## Task goal
Below is a listing. Return the lines from the one that contains "THE CANADIAN RED CROSS SOCIETY" to the one that contains "The significant actuarial", both ends included, verbatim and with no pictures.

## Extracted records
──────

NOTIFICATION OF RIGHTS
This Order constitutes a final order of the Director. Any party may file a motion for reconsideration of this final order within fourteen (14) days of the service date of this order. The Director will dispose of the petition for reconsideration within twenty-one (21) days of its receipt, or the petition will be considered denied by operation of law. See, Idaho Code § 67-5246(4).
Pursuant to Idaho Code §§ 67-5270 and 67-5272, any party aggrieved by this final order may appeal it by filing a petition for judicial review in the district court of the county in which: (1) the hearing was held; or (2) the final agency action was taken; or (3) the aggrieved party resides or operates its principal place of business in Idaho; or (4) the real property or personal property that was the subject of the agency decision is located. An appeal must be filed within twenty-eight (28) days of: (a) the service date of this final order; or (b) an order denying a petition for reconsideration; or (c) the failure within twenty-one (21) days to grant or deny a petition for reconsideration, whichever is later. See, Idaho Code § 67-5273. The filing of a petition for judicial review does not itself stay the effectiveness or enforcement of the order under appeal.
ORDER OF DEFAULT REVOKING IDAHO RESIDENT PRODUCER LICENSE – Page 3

──────

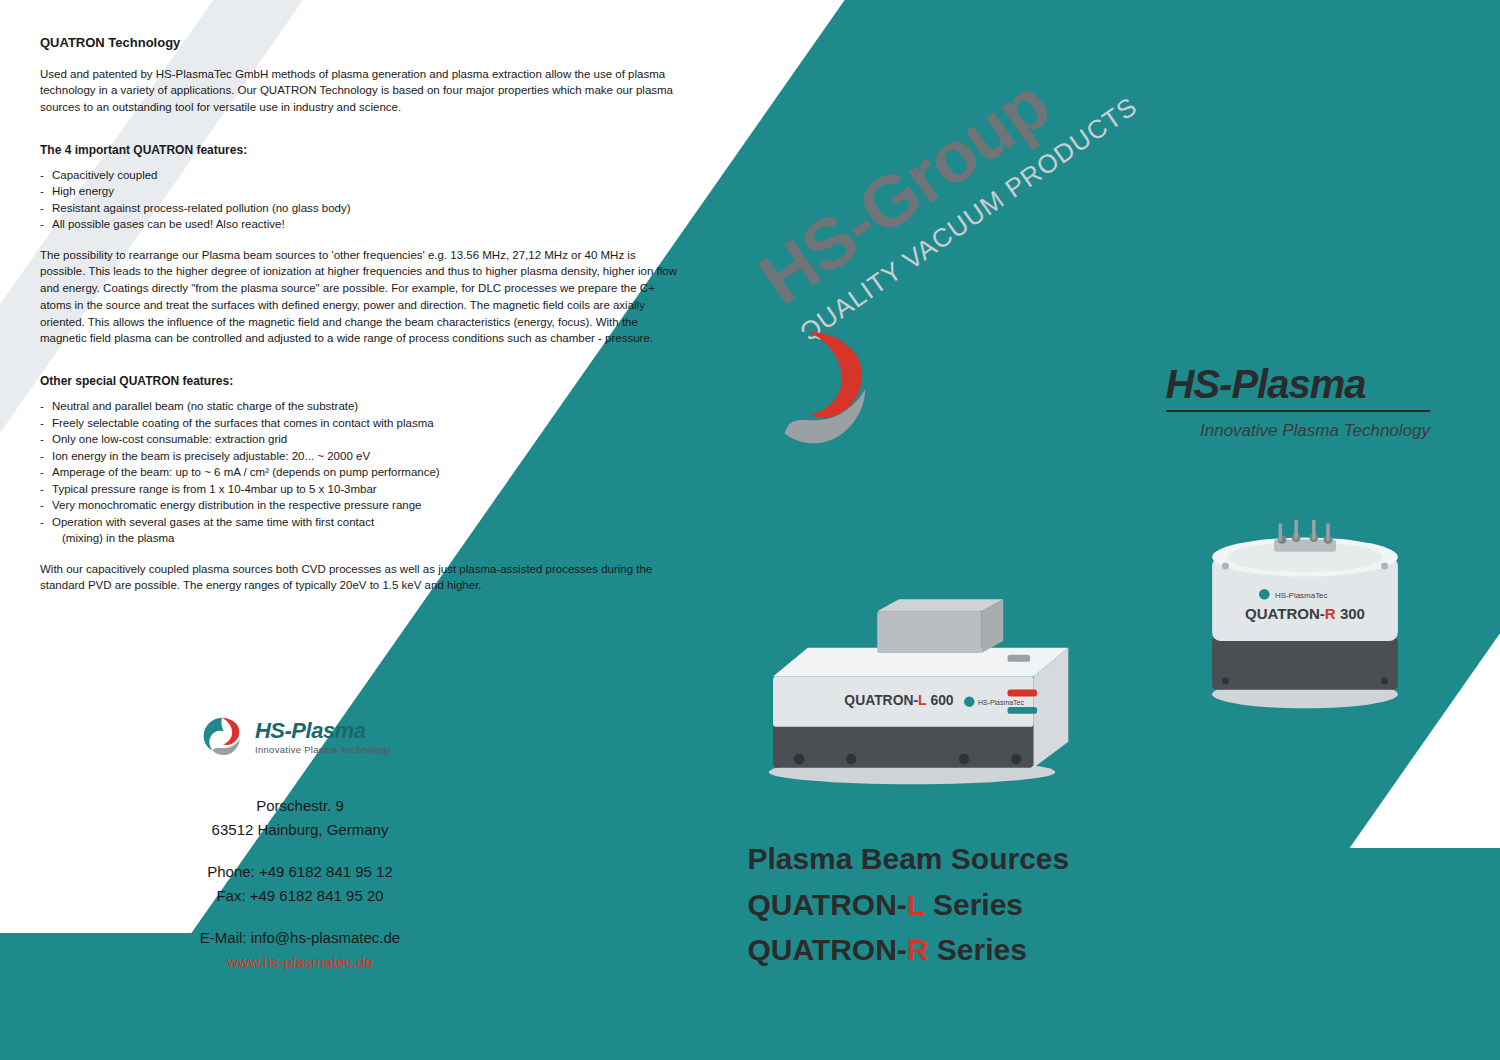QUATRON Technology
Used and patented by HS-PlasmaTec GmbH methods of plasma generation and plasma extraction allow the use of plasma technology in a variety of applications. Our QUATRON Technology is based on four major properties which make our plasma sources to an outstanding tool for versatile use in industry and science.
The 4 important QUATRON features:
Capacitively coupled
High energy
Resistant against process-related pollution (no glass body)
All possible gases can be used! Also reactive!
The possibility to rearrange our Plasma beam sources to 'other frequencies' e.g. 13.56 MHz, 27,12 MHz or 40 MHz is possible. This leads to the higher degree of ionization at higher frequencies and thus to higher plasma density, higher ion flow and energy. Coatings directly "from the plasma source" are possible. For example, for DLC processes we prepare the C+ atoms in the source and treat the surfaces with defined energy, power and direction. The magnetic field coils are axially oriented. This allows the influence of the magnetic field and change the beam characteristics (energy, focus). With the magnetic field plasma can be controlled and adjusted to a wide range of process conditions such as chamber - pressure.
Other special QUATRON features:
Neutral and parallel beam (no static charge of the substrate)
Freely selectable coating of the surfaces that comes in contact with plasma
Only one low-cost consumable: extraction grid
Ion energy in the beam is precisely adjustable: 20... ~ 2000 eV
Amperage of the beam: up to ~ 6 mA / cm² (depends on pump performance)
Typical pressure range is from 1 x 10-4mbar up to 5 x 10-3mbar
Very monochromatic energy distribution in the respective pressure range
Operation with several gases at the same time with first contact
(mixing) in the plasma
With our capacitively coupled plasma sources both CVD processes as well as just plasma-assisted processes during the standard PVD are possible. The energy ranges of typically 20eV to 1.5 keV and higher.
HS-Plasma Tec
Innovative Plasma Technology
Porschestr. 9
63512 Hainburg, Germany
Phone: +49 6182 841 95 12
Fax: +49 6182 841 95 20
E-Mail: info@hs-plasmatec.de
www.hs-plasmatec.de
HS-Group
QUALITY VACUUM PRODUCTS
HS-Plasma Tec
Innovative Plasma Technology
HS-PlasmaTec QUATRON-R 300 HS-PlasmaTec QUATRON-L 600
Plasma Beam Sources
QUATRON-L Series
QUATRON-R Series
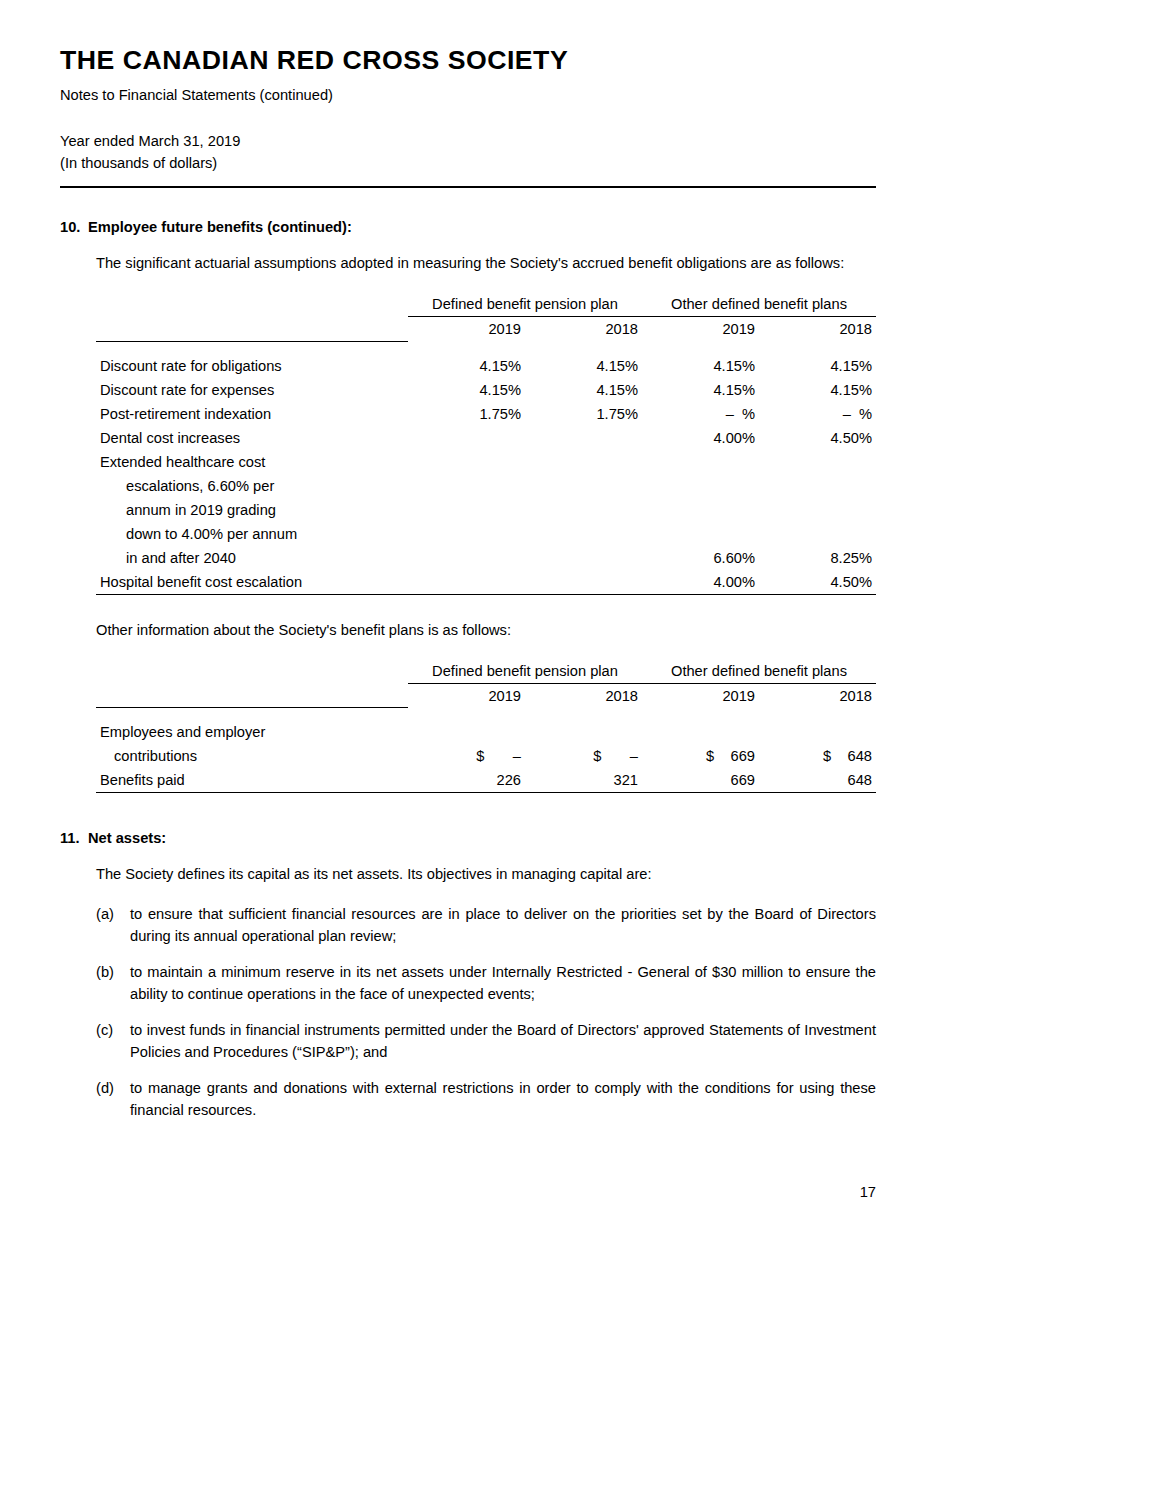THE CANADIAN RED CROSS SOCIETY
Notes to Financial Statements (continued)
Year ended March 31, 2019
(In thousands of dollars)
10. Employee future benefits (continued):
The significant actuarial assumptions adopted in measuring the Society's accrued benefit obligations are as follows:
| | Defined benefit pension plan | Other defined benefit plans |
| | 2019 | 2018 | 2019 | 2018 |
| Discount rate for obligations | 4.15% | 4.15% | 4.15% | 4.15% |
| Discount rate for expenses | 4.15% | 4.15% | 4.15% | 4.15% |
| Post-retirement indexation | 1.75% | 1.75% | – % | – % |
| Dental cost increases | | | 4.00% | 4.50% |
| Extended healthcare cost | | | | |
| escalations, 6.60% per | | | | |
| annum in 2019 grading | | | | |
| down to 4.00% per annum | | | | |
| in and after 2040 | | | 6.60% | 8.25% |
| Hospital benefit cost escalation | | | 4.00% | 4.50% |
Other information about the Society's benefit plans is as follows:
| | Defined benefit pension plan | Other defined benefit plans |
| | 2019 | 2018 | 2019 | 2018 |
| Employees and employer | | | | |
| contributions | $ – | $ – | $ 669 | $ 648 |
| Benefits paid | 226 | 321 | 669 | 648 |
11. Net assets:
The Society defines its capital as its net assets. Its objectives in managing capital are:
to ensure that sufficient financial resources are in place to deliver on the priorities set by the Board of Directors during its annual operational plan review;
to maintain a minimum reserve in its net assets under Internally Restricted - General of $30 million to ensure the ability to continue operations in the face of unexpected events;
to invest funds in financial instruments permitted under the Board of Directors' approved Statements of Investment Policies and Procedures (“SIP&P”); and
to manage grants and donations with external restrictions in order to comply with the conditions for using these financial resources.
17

──────

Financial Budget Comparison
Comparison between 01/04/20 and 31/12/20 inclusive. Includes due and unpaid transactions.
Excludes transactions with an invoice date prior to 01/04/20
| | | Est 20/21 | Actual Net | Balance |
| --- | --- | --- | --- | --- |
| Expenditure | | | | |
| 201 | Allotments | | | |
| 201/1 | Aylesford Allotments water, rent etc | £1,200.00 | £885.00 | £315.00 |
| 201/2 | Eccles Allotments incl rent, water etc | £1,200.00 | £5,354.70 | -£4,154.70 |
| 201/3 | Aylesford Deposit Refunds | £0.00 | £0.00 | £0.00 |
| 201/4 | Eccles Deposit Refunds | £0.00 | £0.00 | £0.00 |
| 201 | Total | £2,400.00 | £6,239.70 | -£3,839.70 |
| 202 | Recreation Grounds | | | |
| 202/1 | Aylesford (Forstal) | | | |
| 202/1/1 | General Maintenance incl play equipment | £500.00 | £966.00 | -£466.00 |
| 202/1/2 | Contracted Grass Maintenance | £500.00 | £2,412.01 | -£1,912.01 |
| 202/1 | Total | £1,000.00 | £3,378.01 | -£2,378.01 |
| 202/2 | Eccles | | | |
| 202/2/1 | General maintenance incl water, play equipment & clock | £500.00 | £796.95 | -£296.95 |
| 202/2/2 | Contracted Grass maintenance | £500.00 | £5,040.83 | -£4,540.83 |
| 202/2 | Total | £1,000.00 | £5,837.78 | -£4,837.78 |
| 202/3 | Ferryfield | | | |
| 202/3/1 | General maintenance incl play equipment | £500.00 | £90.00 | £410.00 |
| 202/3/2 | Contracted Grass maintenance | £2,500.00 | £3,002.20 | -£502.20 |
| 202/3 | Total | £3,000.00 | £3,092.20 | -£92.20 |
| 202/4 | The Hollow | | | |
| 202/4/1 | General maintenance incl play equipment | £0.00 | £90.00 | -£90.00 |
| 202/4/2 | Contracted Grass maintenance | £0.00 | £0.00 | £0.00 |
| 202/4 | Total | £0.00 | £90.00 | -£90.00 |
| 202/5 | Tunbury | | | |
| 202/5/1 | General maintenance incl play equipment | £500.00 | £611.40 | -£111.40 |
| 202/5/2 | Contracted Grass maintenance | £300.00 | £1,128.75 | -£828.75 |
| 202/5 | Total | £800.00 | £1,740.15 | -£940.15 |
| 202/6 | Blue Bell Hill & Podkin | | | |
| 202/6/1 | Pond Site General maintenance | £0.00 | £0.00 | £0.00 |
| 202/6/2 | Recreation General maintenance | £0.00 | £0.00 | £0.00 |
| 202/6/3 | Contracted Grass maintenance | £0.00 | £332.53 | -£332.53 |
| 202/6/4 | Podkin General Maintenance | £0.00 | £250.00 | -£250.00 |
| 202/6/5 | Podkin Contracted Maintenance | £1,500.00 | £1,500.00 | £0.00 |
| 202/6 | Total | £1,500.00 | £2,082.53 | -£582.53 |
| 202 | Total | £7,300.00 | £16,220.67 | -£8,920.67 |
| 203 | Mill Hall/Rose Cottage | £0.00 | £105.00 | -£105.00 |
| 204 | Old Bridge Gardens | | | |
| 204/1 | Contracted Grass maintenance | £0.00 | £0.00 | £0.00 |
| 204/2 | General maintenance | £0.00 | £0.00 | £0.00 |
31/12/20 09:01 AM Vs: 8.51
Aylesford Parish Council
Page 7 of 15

──────

## Your solution
THE CANADIAN RED CROSS SOCIETY
Notes to Financial Statements (continued)
Year ended March 31, 2019
(In thousands of dollars)
10. Employee future benefits (continued):
The significant actuarial assumptions adopted in measuring the Society's accrued benefit obligations are as follows:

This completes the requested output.